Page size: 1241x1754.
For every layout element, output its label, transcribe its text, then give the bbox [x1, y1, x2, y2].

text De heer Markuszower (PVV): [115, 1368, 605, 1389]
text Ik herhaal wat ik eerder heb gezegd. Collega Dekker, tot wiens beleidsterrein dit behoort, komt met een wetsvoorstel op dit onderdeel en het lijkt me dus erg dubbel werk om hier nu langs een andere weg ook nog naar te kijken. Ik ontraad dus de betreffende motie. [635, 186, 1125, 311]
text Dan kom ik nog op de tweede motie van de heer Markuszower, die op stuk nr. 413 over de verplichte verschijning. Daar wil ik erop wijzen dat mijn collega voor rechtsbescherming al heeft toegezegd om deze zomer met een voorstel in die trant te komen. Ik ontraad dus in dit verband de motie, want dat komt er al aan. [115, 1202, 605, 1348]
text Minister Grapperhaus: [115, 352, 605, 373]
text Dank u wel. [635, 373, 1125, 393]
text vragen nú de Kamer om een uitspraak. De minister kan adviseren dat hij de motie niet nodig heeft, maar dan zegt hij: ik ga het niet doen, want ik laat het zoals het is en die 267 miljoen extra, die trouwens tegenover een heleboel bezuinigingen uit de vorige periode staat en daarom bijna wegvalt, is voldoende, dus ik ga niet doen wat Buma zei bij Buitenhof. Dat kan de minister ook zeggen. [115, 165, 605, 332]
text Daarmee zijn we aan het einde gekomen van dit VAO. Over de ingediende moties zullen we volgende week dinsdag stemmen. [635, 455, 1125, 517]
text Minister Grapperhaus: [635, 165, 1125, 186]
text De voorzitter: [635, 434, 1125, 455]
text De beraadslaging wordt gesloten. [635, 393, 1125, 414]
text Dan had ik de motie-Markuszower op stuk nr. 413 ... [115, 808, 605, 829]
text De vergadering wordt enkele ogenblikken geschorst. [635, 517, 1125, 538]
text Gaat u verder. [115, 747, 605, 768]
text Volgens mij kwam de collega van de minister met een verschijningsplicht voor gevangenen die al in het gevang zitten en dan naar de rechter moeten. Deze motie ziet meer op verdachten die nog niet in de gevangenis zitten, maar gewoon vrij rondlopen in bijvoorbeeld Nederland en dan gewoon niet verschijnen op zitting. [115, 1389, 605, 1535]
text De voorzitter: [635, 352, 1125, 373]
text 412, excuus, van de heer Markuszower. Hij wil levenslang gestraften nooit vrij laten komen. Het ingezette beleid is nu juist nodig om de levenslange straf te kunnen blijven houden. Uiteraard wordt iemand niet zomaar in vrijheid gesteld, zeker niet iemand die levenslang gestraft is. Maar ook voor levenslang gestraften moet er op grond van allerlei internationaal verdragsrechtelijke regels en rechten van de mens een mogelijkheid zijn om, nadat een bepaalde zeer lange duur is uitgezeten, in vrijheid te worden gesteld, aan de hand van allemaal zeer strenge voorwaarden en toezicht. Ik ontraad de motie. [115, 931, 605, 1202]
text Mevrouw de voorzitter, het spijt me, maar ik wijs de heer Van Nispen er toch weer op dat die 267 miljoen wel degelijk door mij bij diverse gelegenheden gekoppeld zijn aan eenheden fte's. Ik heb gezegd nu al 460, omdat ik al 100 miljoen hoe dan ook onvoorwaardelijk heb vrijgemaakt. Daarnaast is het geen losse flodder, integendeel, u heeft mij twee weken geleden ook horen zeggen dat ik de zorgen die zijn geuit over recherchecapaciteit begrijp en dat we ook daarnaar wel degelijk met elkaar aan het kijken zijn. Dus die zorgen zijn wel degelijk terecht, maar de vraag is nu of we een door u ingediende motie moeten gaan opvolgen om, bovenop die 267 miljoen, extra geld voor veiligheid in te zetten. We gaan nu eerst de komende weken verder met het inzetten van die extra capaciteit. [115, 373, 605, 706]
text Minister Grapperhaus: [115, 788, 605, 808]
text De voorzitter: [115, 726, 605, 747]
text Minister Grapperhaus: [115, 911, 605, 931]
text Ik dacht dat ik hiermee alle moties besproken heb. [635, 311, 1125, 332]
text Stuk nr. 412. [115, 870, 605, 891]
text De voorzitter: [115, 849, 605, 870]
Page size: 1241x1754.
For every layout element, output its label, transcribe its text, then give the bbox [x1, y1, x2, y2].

• **THE EXERCISE**
Retype every line of the entries above, with no changes.

• **OUTPUT OF THE TASK**
Page size: 1241x1754.
For every layout element, output its label, transcribe its text, then give the bbox [x1, y1, x2, y2].

text De heer Markuszower (PVV): [115, 1368, 605, 1389]
text Ik herhaal wat ik eerder heb gezegd. Collega Dekker, tot wiens beleidsterrein dit behoort, komt met een wetsvoorstel op dit onderdeel en het lijkt me dus erg dubbel werk om hier nu langs een andere weg ook nog naar te kijken. Ik ontraad dus de betreffende motie. [635, 186, 1125, 311]
text Dan kom ik nog op de tweede motie van de heer Markuszower, die op stuk nr. 413 over de verplichte verschijning. Daar wil ik erop wijzen dat mijn collega voor rechtsbescherming al heeft toegezegd om deze zomer met een voorstel in die trant te komen. Ik ontraad dus in dit verband de motie, want dat komt er al aan. [115, 1202, 605, 1348]
text Minister Grapperhaus: [115, 352, 605, 373]
text Dank u wel. [635, 373, 1125, 393]
text vragen nú de Kamer om een uitspraak. De minister kan adviseren dat hij de motie niet nodig heeft, maar dan zegt hij: ik ga het niet doen, want ik laat het zoals het is en die 267 miljoen extra, die trouwens tegenover een heleboel bezuinigingen uit de vorige periode staat en daarom bijna wegvalt, is voldoende, dus ik ga niet doen wat Buma zei bij Buitenhof. Dat kan de minister ook zeggen. [115, 165, 605, 332]
text Daarmee zijn we aan het einde gekomen van dit VAO. Over de ingediende moties zullen we volgende week dinsdag stemmen. [635, 455, 1125, 517]
text Minister Grapperhaus: [635, 165, 1125, 186]
text De voorzitter: [635, 434, 1125, 455]
text De beraadslaging wordt gesloten. [635, 393, 1125, 414]
text Dan had ik de motie-Markuszower op stuk nr. 413 ... [115, 808, 605, 829]
text De vergadering wordt enkele ogenblikken geschorst. [635, 517, 1125, 538]
text Gaat u verder. [115, 747, 605, 768]
text Volgens mij kwam de collega van de minister met een verschijningsplicht voor gevangenen die al in het gevang zitten en dan naar de rechter moeten. Deze motie ziet meer op verdachten die nog niet in de gevangenis zitten, maar gewoon vrij rondlopen in bijvoorbeeld Nederland en dan gewoon niet verschijnen op zitting. [115, 1389, 605, 1535]
text De voorzitter: [635, 352, 1125, 373]
text 412, excuus, van de heer Markuszower. Hij wil levenslang gestraften nooit vrij laten komen. Het ingezette beleid is nu juist nodig om de levenslange straf te kunnen blijven houden. Uiteraard wordt iemand niet zomaar in vrijheid gesteld, zeker niet iemand die levenslang gestraft is. Maar ook voor levenslang gestraften moet er op grond van allerlei internationaal verdragsrechtelijke regels en rechten van de mens een mogelijkheid zijn om, nadat een bepaalde zeer lange duur is uitgezeten, in vrijheid te worden gesteld, aan de hand van allemaal zeer strenge voorwaarden en toezicht. Ik ontraad de motie. [115, 931, 605, 1202]
text Mevrouw de voorzitter, het spijt me, maar ik wijs de heer Van Nispen er toch weer op dat die 267 miljoen wel degelijk door mij bij diverse gelegenheden gekoppeld zijn aan eenheden fte's. Ik heb gezegd nu al 460, omdat ik al 100 miljoen hoe dan ook onvoorwaardelijk heb vrijgemaakt. Daarnaast is het geen losse flodder, integendeel, u heeft mij twee weken geleden ook horen zeggen dat ik de zorgen die zijn geuit over recherchecapaciteit begrijp en dat we ook daarnaar wel degelijk met elkaar aan het kijken zijn. Dus die zorgen zijn wel degelijk terecht, maar de vraag is nu of we een door u ingediende motie moeten gaan opvolgen om, bovenop die 267 miljoen, extra geld voor veiligheid in te zetten. We gaan nu eerst de komende weken verder met het inzetten van die extra capaciteit. [115, 373, 605, 706]
text Minister Grapperhaus: [115, 788, 605, 808]
text De voorzitter: [115, 726, 605, 747]
text Minister Grapperhaus: [115, 911, 605, 931]
text Ik dacht dat ik hiermee alle moties besproken heb. [635, 311, 1125, 332]
text Stuk nr. 412. [115, 870, 605, 891]
text De voorzitter: [115, 849, 605, 870]
Page size: 1241x1754.
For every layout element, output its label, transcribe its text, then give the bbox [x1, y1, x2, y2].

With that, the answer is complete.